» **TAREFAS A CUMPRIR**
1/ Responda com base no texto sobre Saiko Izawa:
(a) Em qual padaria de Tóquio ela estagiou?
(b) Em qual restaurante começou a trabalhar com Jefferson Rueda?
(c) Em que cidade nasceu Rueda?
2/ Reescreva o trecho que vai de "Aproximou-se, a seguir, de" até "onde nasceu Rueda." no texto sobre Saiko Izawa, trocando "premiadíssimo" por "renomado".

» **TRECHO DO TEXTO**
#####
RECEITA NIPO-CAIPIRA

Com criações tão sedutoras e instigantes quanto as de Vivianne, a nipo-paulistana Saiko Izawa, veio ainda adolescente para o Brasil com a família. Nascida na capital japonesa, voltou para lá anos depois para aprimorar a vocação precoce para o doce e estudar na prestigiada Le Cordon Bleu de Tóquio e, a seguir, na de Paris. Ainda na capital japonesa, estagiou na famosa padaria familiar Comus, que lhe ensinou os segredos da panificação oriental. De volta ao Brasil, iniciou-se na produção de doces e pães destinada ao consumo da colônia japonesa de São Paulo para, em seguida, enveredar na restauração profissional com o chef Alex Atala, no D.O.M.

 

Aproximou-se, a seguir, de outro craque das panelas: o premiadíssimo Jefferson Rueda, com quem trabalha há vários anos, desde o restaurante Attimo. Hoje, ela está à frente da confeitaria da badalada Casa do Porco, onde tem espaço para perpetrar suas criações “nipo-caipiras” que seguem a filosofia da cozinha, de valorização dos ingredientes e dos sabores caseiros da culinária do interior paulista, em especial da região de São José do Rio Pardo, cidade onde nasceu Rueda.

 

“No restaurante, trabalhamos toda a evolução do menu, das entradas às sobremesas. Pensamos num fio condutor, quais ingredientes são marcantes, e acabo trazendo a influência da confeitaria japonesa pelo equilíbrio de sabores e a sutileza dos doces”, sintetiza Saiko.
#####
» **INFORMAÇÕES FORNECIDAS**
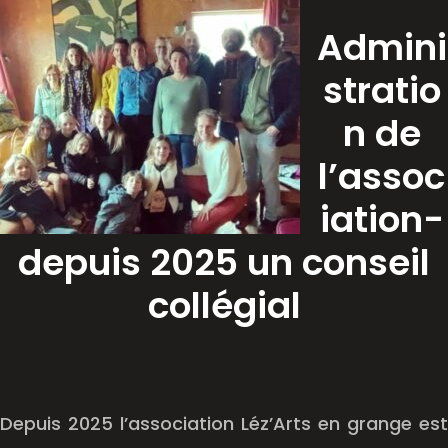
Admini
stratio
n de
l’assoc
iation-
depuis 2025 un conseil
collégial
Depuis 2025 l’association Léz’Arts en grange est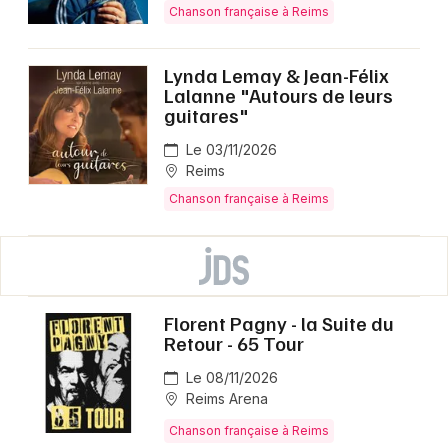
Chanson française à Reims
Lynda Lemay & Jean-Félix
Lalanne "Autours de leurs
guitares"
Le 03/11/2026
Reims
Chanson française à Reims
Florent Pagny - la Suite du
Retour - 65 Tour
Le 08/11/2026
Reims Arena
Chanson française à Reims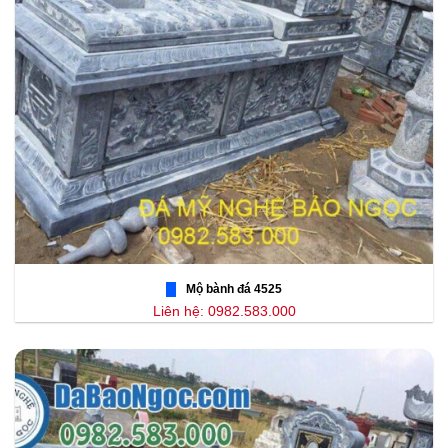
Mộ bành đá 4525
Liên hệ: 0982.583.000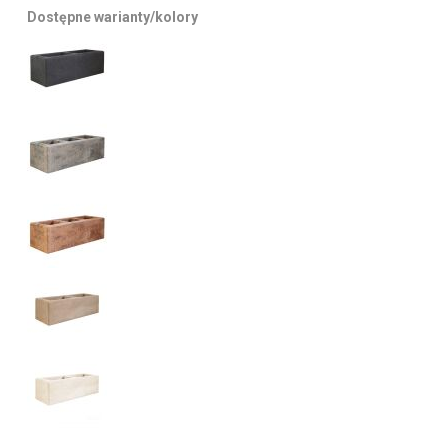
Dostępne warianty/kolory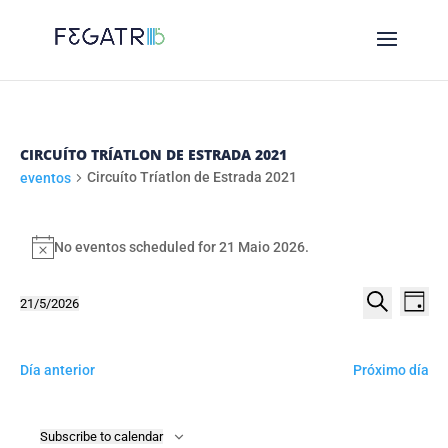
CIRCUÍTO TRÍATLON DE ESTRADA 2021
Circuíto Tríatlon de Estrada 2021
eventos
EVENTOS
FOR
No eventos scheduled for 21 Maio 2026.
Notice
21
NAVE
NA
21/5/2026
MAIO
Day
DE
DE
Select
Procurar
2026
VI
date.
BUSC
DE
Día anterior
Próximo día
E
EV
VIST
Subscribe to calendar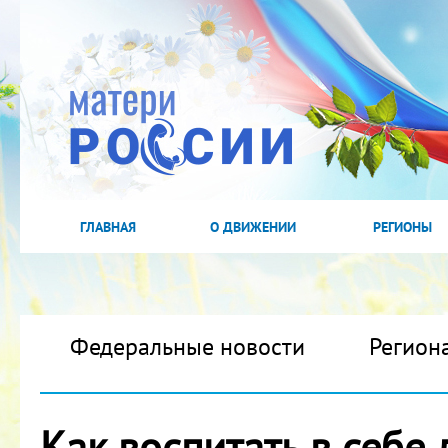
ГЛАВНАЯ
О ДВИЖЕНИИ
РЕГИОНЫ
Федеральные новости
Регион
Как воспитать в себе 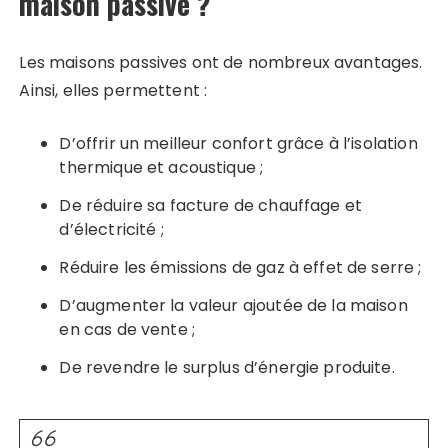
maison passive ?
Les maisons passives ont de nombreux avantages.
Ainsi, elles permettent :
D’offrir un meilleur confort grâce à l’isolation
thermique et acoustique ;
De réduire sa facture de chauffage et
d’électricité ;
Réduire les émissions de gaz à effet de serre ;
D’augmenter la valeur ajoutée de la maison
en cas de vente ;
De revendre le surplus d’énergie produite.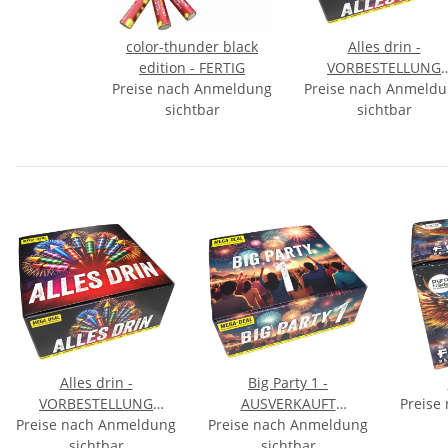
color-thunder black
Alles drin -
edition - FERTIG
VORBESTELLUNG
Preise nach Anmeldung
Preise nach Anmeld
September
sichtbar
sichtbar
Alles drin -
Big Party 1 -
VORBESTELLUNG
AUSVERKAUFT
Preise
Preise nach Anmeldung
September
Preise nach Anmeldung
September
sichtbar
sichtbar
#####
» **TAREFAS RESOLVIDAS**
1/
(a) Comus.
(b) Attimo.
(c) São José do Rio Pardo.

2/
Aproximou-se, a seguir, de outro craque das panelas: o renomado Jefferson Rueda, com quem trabalha há vários anos, desde o restaurante Attimo. Hoje, ela está à frente da confeitaria da badalada Casa do Porco, onde tem espaço para perpetrar suas criações “nipo-caipiras” que seguem a filosofia da cozinha, de valorização dos ingredientes e dos sabores caseiros da culinária do interior paulista, em especial da região de São José do Rio Pardo, cidade onde nasceu Rueda.